Mexican TV outlets report that Gomez Mont and her husband fled the country less than a week after an arrest warrant was issued for the couple. Mont, who wore a wedding gown to Super Bowl XLII's media day, has been silent on Instagram since September 12, around the time investigators say she and Victor fled.
Mexican authorities are now asking Interpol to get involved in hunting down the former Super Bowl stuntress and her husband on charges of money laundering, operations with resources of illicit origin and embezzlement. The charges carry prison terms of 20 to 60 years in prison.

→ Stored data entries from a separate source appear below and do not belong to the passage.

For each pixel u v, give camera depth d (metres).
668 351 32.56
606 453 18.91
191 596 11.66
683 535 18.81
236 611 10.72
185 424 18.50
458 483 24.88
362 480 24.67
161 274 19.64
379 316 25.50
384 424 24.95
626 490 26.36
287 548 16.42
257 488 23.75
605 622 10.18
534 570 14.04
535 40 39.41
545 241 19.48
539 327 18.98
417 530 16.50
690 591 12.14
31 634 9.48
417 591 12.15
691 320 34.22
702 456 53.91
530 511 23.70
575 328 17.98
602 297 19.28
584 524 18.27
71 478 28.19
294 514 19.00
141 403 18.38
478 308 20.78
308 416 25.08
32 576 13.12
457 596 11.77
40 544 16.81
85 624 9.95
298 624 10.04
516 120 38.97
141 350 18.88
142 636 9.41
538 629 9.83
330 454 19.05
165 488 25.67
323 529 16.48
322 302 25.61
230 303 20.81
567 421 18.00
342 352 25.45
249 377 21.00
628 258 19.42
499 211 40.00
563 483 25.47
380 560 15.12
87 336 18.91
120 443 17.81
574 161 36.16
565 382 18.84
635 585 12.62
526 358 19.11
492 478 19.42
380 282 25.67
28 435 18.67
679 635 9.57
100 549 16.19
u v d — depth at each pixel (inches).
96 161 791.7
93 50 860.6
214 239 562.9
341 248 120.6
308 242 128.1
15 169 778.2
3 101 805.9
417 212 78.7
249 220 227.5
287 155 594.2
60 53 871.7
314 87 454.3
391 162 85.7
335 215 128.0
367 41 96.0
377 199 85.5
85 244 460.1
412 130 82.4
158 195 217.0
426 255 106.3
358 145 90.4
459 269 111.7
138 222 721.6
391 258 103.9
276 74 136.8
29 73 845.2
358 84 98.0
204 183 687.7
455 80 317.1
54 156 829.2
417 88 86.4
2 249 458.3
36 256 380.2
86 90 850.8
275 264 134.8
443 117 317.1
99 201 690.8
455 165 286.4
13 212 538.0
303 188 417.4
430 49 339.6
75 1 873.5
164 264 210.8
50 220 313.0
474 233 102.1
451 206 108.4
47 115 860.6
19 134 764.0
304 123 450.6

While it's unclear where Gomez Mont and her husband would flee to, it's being reported that in December 2020 the couple dropped $17 million on a Florida house that was once owned by Cher. There's also allegedly a New York City apartment in the couple's real estate empire that could serve as a hiding spot.
The case against the TV host and her husband centers on what authorities say are almost 1,500 banking operations with shell companies from 2016 to 2017. The accounts were used to facilitate tax evasion and money laundering, according to the government.
Specifically, via translation, "The money left the government through contracts signed by restricted invitation in 2016 and 2017. These were assets labeled for federal prisons and with which they intended to acquire security equipment. It was all a simulation.
"In fact, what the authorities have identified is that the companies that have been awarded the contracts have diverted the money into a complex network of billing or shell companies."
Remember, suspects are innocent until proven guilty in a court of law, but let's just say Ines' TV job wasn't paying for Cher's house. The hubby clearly has some explaining to do here.